Erst der Todesschmerz gibt dem eiteln, dem wetterwendischen und sinnlichen Herzen eine Stetigkeit und Charakterwürde, weil einen übersinnlichen Halt. Und in der Lösung aller innern Härten, im Schmerze, geschieht es, daß ein allzuenges Herz zum Gefühle der idealen Welt, zur Anschauung des Zukünftigen und Vergangenen, daß es zur Weltfühlung erweitert wird.

So muß der Tod, so müssen seine Schmerzen vollenden, was allen Mächten des Lebens nimmer gelingt; denn im Tode geschieht es, daß das Leben wiedergeboren, daß für eine Zeitlichkeit die Ewigkeit wiedergewonnen wird.

Wer das Schlimmste erfahren, steht erhaben über dem Leben: denn er ist Herr des Lebens, Tod und Schmerz rühren ihn nicht weiter an.

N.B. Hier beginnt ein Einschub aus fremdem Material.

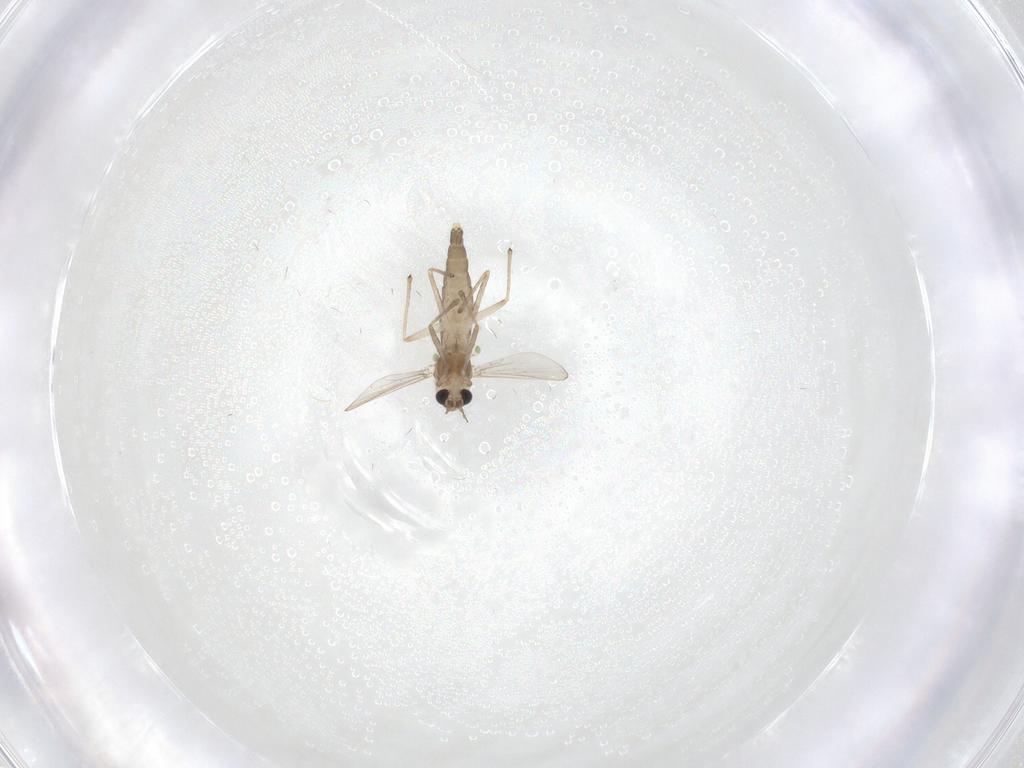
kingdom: Animalia
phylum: Arthropoda
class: Insecta
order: Diptera
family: Chironomidae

Wie man aber nur einmal des Lebens höchstes Entzücken erfahren, nur einmal lieben kann, so verzweifelt man auch nur einmal. Hat uns der Tod erst mit seinem übersinnlichen und ewigen Schmerze angerührt, so ist ihm ferner keine Gewalt über uns gegeben und kein Recht.

Wer das Liebste verloren, erfährt keinen neuen Schmerz mehr in dieser Welt; der alte kann sich nur erneuern, und dieser verklärte Schmerz ist dann die Poesie, die Läuterung und das Heiligtum des menschlichen Lebens.

Wir sind Gott, der Erde und dem Leben einen Tod schuldig. So laßt uns denn sterben, wie es unsterblichen Geistern und Seelen geziemt! Laßt uns dem Tode ins Antlitz schauen und mit ihm leben, wie Männer, wie die Kinder Gottes, mit freudigem Mut!